Assignment: Among the lines of data below, reproduce only those from the one with "2022-02-09: 1289.63 -> 2065.02" through the one with "bytes, 20314: 402 -> 256", exactly as they stand, both ends included.

[Edit difference data]
:::
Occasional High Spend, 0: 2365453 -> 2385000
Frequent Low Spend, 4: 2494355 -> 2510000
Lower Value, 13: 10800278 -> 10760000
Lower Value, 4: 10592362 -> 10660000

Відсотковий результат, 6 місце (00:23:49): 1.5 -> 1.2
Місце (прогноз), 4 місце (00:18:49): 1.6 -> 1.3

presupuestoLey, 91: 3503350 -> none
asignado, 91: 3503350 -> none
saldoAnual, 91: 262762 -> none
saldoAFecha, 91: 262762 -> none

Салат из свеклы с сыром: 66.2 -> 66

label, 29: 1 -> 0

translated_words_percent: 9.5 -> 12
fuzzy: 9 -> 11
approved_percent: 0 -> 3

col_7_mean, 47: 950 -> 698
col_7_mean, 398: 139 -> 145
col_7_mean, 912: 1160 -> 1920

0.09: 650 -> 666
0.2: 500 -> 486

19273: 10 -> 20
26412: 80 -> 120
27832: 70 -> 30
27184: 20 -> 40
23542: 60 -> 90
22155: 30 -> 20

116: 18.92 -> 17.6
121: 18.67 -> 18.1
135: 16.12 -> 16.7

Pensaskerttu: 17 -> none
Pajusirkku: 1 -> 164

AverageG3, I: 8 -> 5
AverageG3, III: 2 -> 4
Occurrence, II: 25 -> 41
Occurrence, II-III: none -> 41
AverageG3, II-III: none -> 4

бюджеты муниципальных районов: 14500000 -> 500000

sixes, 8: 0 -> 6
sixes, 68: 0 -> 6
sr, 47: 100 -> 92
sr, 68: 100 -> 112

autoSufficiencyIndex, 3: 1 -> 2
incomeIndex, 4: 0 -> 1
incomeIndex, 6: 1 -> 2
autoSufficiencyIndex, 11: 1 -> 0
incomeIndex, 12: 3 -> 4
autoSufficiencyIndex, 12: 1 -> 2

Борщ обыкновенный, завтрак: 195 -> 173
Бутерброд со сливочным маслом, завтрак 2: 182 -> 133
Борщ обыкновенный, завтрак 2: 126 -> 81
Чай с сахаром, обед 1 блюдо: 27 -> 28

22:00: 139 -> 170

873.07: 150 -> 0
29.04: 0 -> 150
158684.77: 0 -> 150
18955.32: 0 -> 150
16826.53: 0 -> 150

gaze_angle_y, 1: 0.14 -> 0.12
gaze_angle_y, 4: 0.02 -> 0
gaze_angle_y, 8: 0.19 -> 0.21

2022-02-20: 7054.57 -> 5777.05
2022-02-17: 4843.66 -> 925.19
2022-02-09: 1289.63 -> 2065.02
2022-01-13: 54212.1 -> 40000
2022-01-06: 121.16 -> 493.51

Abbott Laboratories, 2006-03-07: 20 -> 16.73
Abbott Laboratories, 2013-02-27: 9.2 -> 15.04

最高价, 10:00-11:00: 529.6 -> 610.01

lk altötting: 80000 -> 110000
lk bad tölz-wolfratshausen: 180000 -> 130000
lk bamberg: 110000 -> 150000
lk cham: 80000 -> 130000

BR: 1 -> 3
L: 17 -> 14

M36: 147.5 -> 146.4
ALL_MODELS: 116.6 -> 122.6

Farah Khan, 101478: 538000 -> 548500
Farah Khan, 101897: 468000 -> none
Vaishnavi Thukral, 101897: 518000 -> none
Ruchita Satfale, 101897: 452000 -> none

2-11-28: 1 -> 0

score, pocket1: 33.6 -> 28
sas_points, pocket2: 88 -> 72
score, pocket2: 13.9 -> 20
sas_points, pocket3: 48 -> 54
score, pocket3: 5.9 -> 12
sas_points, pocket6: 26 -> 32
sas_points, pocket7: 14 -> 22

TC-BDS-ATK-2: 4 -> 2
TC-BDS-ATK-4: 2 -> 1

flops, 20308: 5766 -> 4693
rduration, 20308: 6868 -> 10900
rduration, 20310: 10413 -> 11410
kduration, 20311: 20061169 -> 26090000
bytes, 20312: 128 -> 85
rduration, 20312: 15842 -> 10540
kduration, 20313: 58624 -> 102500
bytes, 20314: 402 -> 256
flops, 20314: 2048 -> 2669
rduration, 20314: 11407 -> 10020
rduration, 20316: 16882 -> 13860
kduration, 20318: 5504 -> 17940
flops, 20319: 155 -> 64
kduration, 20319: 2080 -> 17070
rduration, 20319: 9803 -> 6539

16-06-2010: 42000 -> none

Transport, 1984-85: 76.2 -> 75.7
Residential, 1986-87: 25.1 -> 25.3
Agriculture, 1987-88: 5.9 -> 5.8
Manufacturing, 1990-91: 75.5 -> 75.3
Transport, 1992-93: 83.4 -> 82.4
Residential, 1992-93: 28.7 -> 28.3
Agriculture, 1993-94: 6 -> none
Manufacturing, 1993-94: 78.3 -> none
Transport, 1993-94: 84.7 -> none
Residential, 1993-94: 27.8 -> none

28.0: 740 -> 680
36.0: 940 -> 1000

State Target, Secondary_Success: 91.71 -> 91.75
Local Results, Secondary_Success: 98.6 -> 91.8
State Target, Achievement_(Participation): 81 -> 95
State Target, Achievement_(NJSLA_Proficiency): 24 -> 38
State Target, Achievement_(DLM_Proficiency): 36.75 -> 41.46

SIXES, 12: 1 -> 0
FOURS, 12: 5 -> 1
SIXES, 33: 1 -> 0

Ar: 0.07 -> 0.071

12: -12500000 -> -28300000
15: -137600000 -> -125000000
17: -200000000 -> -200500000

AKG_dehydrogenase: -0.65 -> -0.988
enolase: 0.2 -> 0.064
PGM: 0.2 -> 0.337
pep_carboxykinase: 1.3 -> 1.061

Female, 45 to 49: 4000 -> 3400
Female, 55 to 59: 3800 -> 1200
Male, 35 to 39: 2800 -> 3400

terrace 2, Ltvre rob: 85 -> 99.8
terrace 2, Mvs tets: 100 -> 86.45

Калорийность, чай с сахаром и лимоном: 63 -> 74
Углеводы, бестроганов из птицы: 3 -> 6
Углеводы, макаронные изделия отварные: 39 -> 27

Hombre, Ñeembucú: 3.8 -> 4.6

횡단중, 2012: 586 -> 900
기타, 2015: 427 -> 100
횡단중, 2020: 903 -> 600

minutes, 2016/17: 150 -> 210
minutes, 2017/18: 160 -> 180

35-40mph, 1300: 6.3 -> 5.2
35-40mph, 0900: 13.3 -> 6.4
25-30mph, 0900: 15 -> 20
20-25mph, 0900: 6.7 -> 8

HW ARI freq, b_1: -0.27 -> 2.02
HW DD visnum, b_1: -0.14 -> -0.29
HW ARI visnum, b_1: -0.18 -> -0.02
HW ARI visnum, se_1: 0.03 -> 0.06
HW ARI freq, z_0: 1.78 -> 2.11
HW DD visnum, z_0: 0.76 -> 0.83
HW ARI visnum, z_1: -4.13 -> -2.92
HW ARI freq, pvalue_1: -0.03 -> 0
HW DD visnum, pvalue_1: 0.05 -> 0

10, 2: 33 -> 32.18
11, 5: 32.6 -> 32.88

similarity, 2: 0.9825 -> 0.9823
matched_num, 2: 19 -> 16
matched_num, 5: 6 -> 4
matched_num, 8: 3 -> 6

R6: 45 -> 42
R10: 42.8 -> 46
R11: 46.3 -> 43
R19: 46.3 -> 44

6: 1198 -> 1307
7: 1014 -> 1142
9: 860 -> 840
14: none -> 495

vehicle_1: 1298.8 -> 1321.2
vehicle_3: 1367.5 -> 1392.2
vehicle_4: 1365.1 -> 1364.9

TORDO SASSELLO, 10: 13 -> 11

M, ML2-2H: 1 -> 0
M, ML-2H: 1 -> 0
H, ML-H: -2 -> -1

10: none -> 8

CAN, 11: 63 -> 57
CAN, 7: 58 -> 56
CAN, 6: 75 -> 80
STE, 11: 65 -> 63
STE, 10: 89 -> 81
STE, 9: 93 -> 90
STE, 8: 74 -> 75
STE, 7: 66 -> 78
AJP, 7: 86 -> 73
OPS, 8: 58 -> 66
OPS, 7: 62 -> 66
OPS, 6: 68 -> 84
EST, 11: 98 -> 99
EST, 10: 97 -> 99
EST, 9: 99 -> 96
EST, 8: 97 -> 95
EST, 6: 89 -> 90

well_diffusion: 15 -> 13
:::
Output for this task:
2022-02-09: 1289.63 -> 2065.02
2022-01-13: 54212.1 -> 40000
2022-01-06: 121.16 -> 493.51

Abbott Laboratories, 2006-03-07: 20 -> 16.73
Abbott Laboratories, 2013-02-27: 9.2 -> 15.04

最高价, 10:00-11:00: 529.6 -> 610.01

lk altötting: 80000 -> 110000
lk bad tölz-wolfratshausen: 180000 -> 130000
lk bamberg: 110000 -> 150000
lk cham: 80000 -> 130000

BR: 1 -> 3
L: 17 -> 14

M36: 147.5 -> 146.4
ALL_MODELS: 116.6 -> 122.6

Farah Khan, 101478: 538000 -> 548500
Farah Khan, 101897: 468000 -> none
Vaishnavi Thukral, 101897: 518000 -> none
Ruchita Satfale, 101897: 452000 -> none

2-11-28: 1 -> 0

score, pocket1: 33.6 -> 28
sas_points, pocket2: 88 -> 72
score, pocket2: 13.9 -> 20
sas_points, pocket3: 48 -> 54
score, pocket3: 5.9 -> 12
sas_points, pocket6: 26 -> 32
sas_points, pocket7: 14 -> 22

TC-BDS-ATK-2: 4 -> 2
TC-BDS-ATK-4: 2 -> 1

flops, 20308: 5766 -> 4693
rduration, 20308: 6868 -> 10900
rduration, 20310: 10413 -> 11410
kduration, 20311: 20061169 -> 26090000
bytes, 20312: 128 -> 85
rduration, 20312: 15842 -> 10540
kduration, 20313: 58624 -> 102500
bytes, 20314: 402 -> 256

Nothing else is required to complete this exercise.